"All good writing is swimming under water and holding your breath." - F. Scott Fitzgerald

Monday, October 10, 2011

Research, a Short Treatise on How to Accomplish the Gathering of Information


            Ah, research. That wonderful word that means, “type x into google and hope you get a page on Wikipedia.” This is more or less my criteria for just about any type of research. I often think if it wasn’t for Wikipedia my model UN performance would have been even more stumbling and incomprehensible.
            For this particular piece I typed in Life Peer into wikipedia, to come up with the list of men appointed to fill in those seats in the house of lords left vacant by hunting accidents, impotence, hemophilia, and madness, or as the British nobility call it, natural causes.

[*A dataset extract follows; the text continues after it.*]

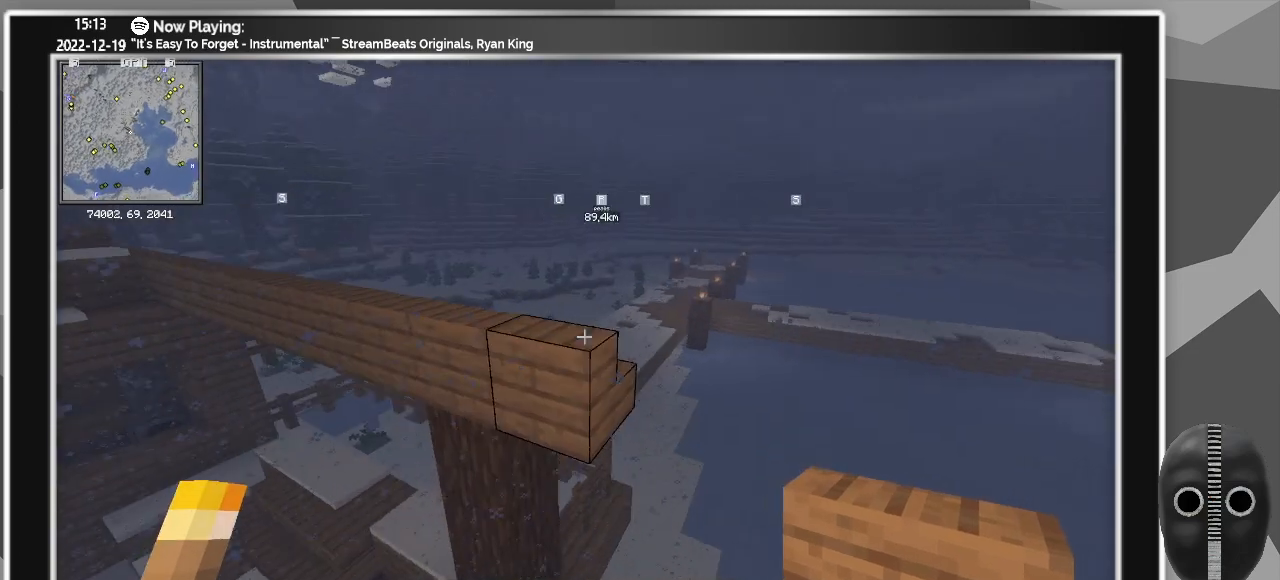
{"keys": ["a"], "mouse": [], "events": [[133, "w", "up"], [267, "mouse_right", "down"], [367, "a", "down"], [400, "mouse_right", "up"]]}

I found my great grandfather’s name in the Harold Wilson section, from 1964- 1970. I linked to Harold Wilson, to learn more about the labour party of the day, to which my great-grandfather fervently belonged.
            After this was done, I typed in my great-grandfather’s name (William Francis Kenrick Wynne-Jones, a name that seems to simply to begging for a title to be appendage to it). The results were modest I admit, and many were of the “List of llfe peers” variety, but I did manage to find two that were of interest. The first of these was for a book he had co-authored, along with the information that it was available at Cornell University. The second was an overview of his life that proved rather helpful .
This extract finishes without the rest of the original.